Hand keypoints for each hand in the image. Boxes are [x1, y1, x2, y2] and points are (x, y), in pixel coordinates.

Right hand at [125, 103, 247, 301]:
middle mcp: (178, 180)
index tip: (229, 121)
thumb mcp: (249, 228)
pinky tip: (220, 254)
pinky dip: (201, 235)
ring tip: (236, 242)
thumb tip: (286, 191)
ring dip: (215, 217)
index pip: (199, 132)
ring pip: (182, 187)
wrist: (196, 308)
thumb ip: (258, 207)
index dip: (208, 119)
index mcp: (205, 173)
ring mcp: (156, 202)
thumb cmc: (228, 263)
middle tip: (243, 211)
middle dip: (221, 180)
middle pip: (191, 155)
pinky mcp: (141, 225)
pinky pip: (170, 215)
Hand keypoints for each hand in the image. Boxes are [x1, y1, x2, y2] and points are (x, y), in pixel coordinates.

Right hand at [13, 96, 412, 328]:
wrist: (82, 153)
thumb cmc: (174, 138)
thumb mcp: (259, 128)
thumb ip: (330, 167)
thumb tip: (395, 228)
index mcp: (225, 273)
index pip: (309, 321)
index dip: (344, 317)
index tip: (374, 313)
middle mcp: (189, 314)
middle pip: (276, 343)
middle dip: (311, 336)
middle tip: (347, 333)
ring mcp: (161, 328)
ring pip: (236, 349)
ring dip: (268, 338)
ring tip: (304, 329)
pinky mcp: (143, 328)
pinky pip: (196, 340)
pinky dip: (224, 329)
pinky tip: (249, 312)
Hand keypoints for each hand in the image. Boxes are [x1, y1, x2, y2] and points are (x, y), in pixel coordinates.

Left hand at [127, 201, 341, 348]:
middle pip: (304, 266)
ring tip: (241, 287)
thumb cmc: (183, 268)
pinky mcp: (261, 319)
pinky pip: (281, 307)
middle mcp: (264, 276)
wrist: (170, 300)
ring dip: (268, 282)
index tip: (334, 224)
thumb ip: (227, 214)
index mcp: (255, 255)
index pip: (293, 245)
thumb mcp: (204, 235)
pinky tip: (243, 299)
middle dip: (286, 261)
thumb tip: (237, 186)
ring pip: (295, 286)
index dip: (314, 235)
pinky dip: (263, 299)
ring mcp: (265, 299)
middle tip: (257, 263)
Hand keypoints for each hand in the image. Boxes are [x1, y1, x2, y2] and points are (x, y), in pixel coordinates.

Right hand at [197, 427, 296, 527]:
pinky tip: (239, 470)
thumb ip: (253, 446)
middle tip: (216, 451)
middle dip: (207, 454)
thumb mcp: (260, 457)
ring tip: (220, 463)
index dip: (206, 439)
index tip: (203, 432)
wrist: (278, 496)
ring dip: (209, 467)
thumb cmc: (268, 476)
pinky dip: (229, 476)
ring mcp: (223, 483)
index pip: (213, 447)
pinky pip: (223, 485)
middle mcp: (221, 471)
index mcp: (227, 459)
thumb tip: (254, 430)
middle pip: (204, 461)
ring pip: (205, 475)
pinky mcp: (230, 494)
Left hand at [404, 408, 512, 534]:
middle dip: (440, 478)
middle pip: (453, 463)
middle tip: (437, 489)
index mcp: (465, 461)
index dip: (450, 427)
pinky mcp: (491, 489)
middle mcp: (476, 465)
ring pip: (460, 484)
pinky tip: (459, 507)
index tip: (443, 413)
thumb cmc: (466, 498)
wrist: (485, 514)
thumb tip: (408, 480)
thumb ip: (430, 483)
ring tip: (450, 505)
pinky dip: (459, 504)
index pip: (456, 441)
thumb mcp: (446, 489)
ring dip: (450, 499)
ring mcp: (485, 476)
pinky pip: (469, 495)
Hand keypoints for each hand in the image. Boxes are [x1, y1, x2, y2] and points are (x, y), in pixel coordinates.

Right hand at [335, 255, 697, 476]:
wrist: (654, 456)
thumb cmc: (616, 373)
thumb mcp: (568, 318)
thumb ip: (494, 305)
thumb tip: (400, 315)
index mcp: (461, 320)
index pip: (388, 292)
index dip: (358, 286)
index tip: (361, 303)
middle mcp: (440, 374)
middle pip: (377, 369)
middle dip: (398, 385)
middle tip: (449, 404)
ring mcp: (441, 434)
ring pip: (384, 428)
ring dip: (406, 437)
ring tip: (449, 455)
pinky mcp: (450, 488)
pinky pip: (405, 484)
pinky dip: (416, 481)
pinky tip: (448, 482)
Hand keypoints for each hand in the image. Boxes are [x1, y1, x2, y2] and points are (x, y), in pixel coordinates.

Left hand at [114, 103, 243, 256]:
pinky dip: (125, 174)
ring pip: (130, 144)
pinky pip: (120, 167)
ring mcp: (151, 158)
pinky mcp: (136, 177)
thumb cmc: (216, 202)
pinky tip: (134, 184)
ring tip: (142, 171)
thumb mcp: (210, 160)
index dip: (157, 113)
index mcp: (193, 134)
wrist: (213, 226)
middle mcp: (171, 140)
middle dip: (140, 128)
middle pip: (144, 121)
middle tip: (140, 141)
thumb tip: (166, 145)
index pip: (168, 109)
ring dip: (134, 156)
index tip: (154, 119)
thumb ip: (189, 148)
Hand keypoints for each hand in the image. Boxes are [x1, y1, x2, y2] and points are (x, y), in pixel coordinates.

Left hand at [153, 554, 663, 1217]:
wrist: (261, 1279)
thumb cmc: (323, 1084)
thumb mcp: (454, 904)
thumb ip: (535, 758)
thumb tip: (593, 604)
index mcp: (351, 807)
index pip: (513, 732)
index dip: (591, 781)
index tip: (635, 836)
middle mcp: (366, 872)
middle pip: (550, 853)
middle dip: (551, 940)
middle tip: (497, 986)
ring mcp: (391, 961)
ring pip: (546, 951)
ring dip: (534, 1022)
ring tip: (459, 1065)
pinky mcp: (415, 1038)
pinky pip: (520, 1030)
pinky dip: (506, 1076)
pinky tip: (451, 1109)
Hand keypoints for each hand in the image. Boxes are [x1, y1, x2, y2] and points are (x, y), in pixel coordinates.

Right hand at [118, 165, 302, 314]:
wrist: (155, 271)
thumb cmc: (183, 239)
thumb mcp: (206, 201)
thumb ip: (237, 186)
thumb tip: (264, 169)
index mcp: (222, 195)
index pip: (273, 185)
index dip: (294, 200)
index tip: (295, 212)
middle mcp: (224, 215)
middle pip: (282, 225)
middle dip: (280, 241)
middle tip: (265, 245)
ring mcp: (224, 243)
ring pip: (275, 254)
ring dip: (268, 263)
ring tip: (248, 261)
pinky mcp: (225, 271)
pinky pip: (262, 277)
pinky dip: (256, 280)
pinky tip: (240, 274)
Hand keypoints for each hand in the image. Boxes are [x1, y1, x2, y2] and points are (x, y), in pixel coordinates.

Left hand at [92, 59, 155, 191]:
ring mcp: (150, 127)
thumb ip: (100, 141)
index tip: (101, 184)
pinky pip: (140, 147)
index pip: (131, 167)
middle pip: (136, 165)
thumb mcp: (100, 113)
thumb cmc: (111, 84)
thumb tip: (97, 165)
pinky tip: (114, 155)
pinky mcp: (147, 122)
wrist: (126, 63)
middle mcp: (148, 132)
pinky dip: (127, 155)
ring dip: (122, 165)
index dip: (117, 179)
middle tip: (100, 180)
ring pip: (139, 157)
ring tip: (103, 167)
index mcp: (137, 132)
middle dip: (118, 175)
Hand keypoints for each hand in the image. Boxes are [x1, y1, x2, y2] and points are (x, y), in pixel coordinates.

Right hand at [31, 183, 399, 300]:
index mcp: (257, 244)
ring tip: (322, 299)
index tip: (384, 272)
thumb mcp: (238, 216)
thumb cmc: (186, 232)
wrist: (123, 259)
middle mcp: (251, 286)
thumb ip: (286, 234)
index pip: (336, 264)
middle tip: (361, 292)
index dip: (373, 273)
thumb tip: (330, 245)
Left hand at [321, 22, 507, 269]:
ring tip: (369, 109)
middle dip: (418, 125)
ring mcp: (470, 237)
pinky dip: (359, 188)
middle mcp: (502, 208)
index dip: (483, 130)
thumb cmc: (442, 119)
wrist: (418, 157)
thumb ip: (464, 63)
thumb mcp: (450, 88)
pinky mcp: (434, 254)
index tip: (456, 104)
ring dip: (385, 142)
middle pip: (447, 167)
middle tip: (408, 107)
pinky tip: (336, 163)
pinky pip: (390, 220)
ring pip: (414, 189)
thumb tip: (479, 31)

........

## Exercise description
Above is a listing; print exactly its lines from the one with "index pip: (168, 109)" through the one with "index mcp: (351, 807)", and no other lines.

## Task solution
index pip: (168, 109)
ring dip: (134, 156)
index tip: (154, 119)
thumb ip: (189, 148)
Hand keypoints for each hand in the image. Boxes are [x1, y1, x2, y2] and points are (x, y), in pixel coordinates.

Left hand at [153, 554, 663, 1217]:
wrist: (261, 1279)
thumb cmc: (323, 1084)
thumb mcp: (454, 904)
thumb ip: (535, 758)
thumb tip: (593, 604)
index mcp: (351, 807)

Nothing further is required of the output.